I see many difficulties with this simple if :

… unless you were thinking of putting this if in anyForType() function? It would be better for jqwik users, but anyForSubtype() have to return an instance of TypeArbitrary, and this is one of the difficulties I have had to face.

jlink commented 9 months ago

unless you were thinking of putting this if in anyForType() function? It would be better for jqwik users, but anyForSubtype() have to return an instance of TypeArbitrary, and this is one of the difficulties I have had to face.

I think we can deal with this later. Let's get anyForSubtypeOf() ready for release first.

jlink commented 9 months ago
  • this if should be in jqwik engine, where isSealed() is not available (not in kotlin module.

Could https://kotlinlang.org/api/latest/jvm/stdlib/kotlin.reflect/-k-class/is-sealed.html do the trick?

jibidus commented 9 months ago

I think the entry point for anyForSubtypeOf(..) should be in file JqwikGlobals.kt, next to anyForType.

Done (all moved in JqwikGlobals.kt).

this if should be in jqwik engine, where isSealed() is not available (not in kotlin module).

Could https://kotlinlang.org/api/latest/jvm/stdlib/kotlin.reflect/-k-class/is-sealed.html do the trick?

This is what I meant by isSealed(). We cannot use it from jqwik engine (where DefaultTypeArbitrary or TypeTraverser are located), right?

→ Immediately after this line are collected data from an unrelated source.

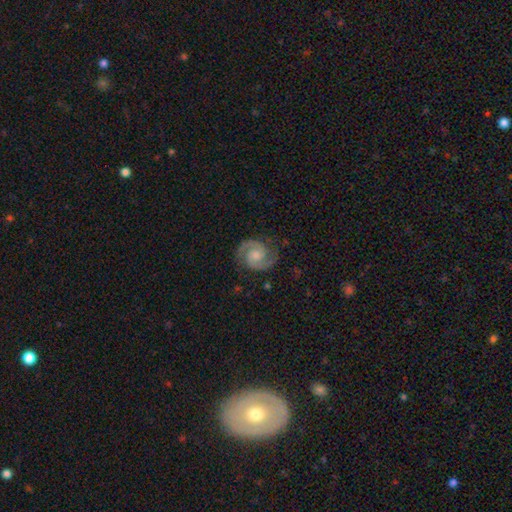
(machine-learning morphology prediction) Smooth or featured? featured or disk (90%)
Edge-on disk? no (98%)
Bar? no (58%)
Spiral arms? yes (98%)
Spiral winding? medium (55%)
Spiral arm count? 2 (94%)
Bulge size? moderate (47%)
Merging? none (83%)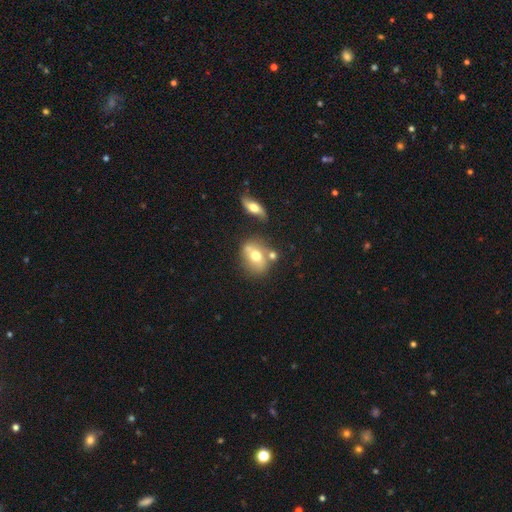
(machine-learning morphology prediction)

jibidus commented 8 months ago

Since the implementation is sufficiently complex I'd rather have it in a separate file and the function in JqwikGlobals delegating to it. What do you think?

I have no opinion.

With only anyForSubtypeOf() in JqwikGlobals, we follow a technical cohesion (with only entry points gathered in JqwikGlobals). On the other side, with all components of anyForSubtypeOf feature in the same place, we follow a functional cohesion. It seems that the first one permits to follow convention of current codebase (which is great), whereas the second one permits to follow a better cohesion (based on functionalities, not on technical characteristics).

So I have no opinion. I have done what you suggest 🙂.